■ **Work instructions**
Reproduce all of the data below word for word, leaving out the pictures.

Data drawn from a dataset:
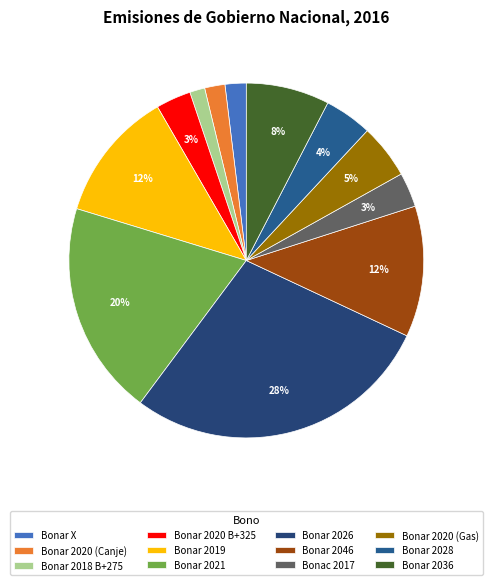

Which has a higher value, Bonar 2020 (Gas) or Bonar 2026?

Bonar 2026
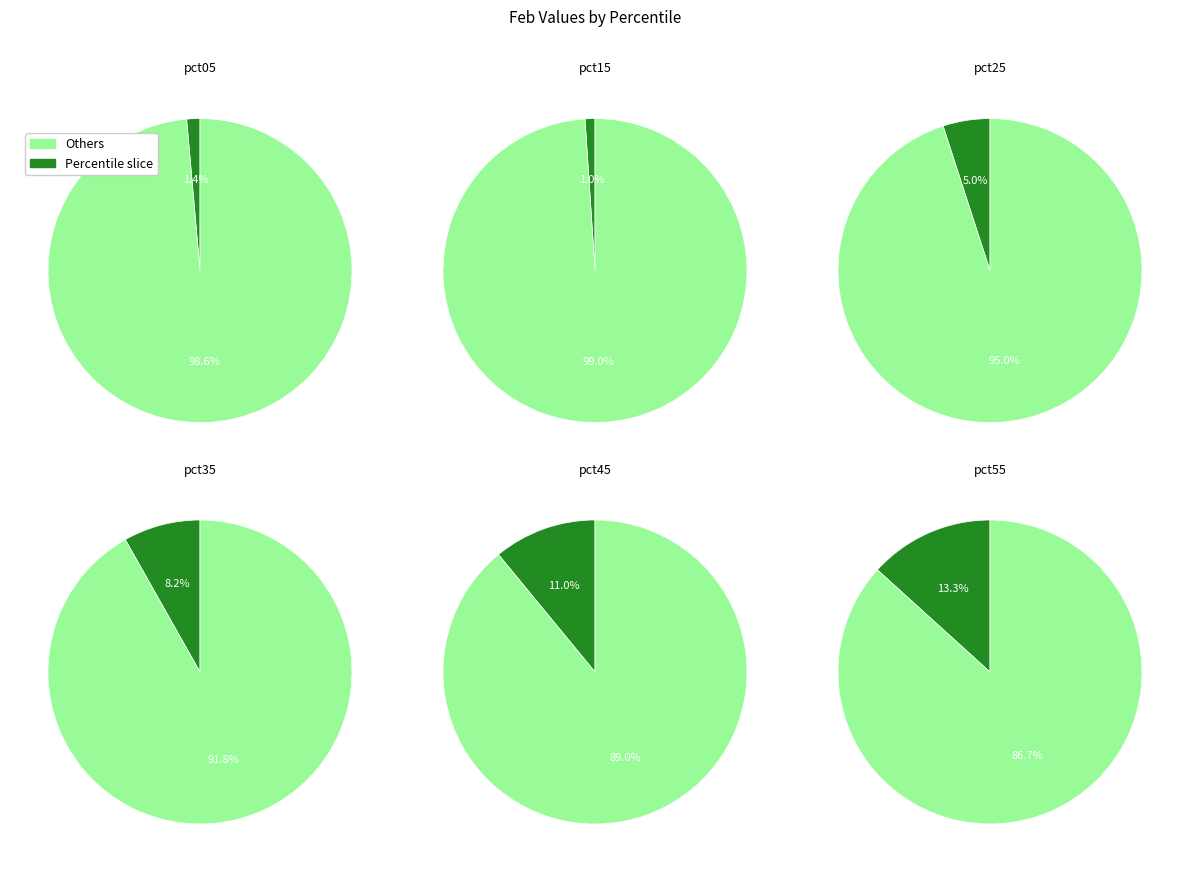

Does pct05 account for over 50% of the chart?

No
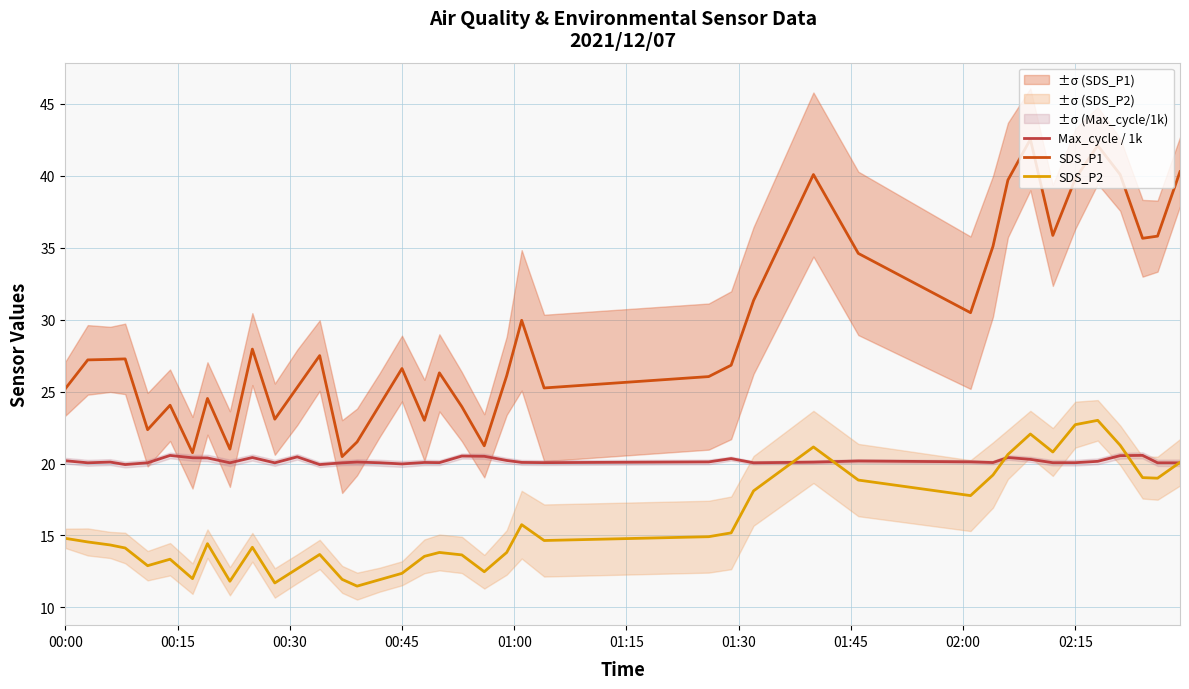

List the series in order of their overall mean, lowest first.

SDS_P2, Max_cycle / 1k, SDS_P1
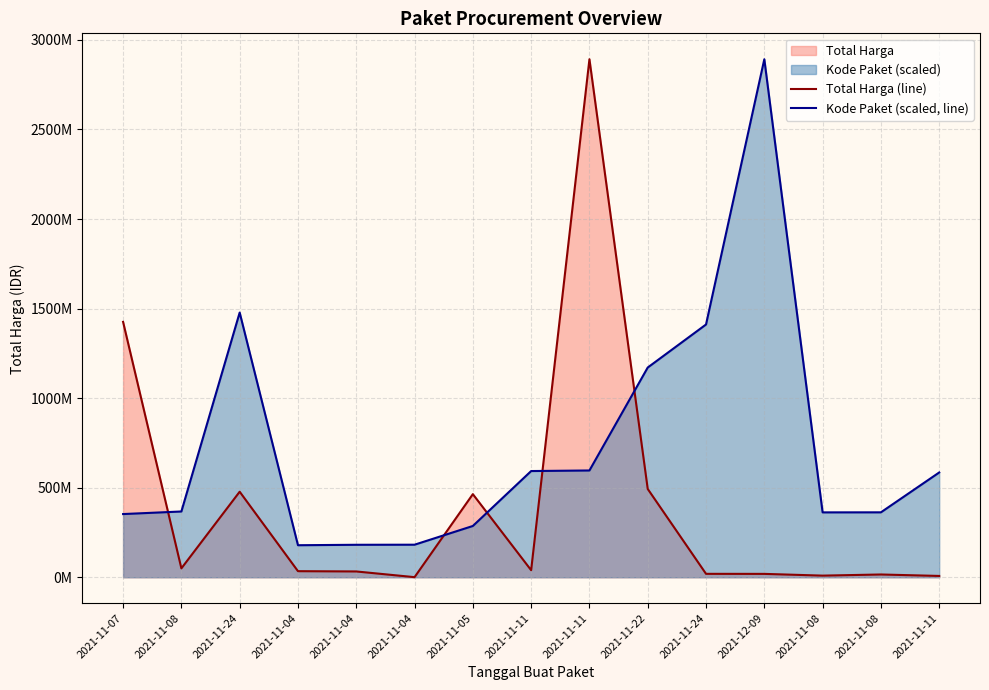

What is the maximum value shown in the chart?

2892122000.0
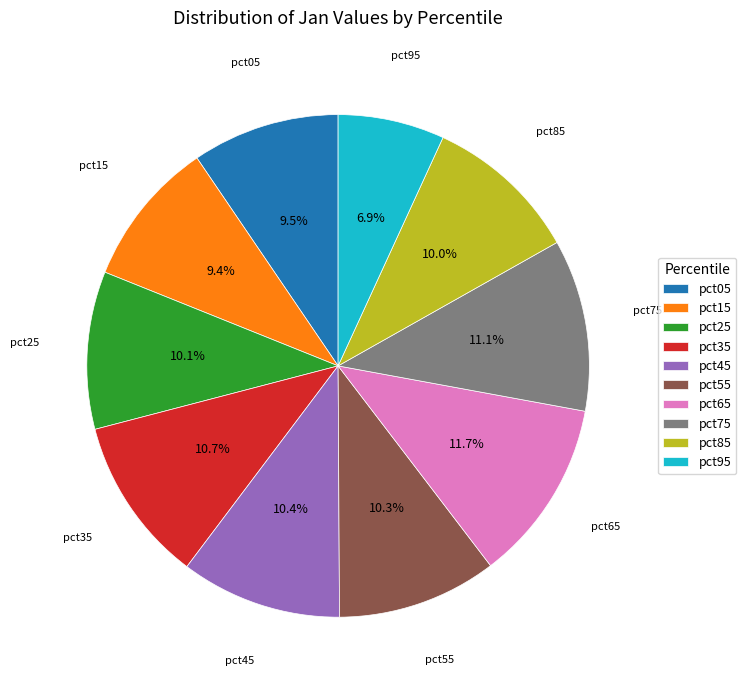

To the nearest percent, what percentage of the pie is pct55?

10%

■ **The completed task**
Which has a higher value, Bonar 2020 (Gas) or Bonar 2026?

Bonar 2026

Does pct05 account for over 50% of the chart?

No

List the series in order of their overall mean, lowest first.

SDS_P2, Max_cycle / 1k, SDS_P1

What is the maximum value shown in the chart?

2892122000.0

To the nearest percent, what percentage of the pie is pct55?

10%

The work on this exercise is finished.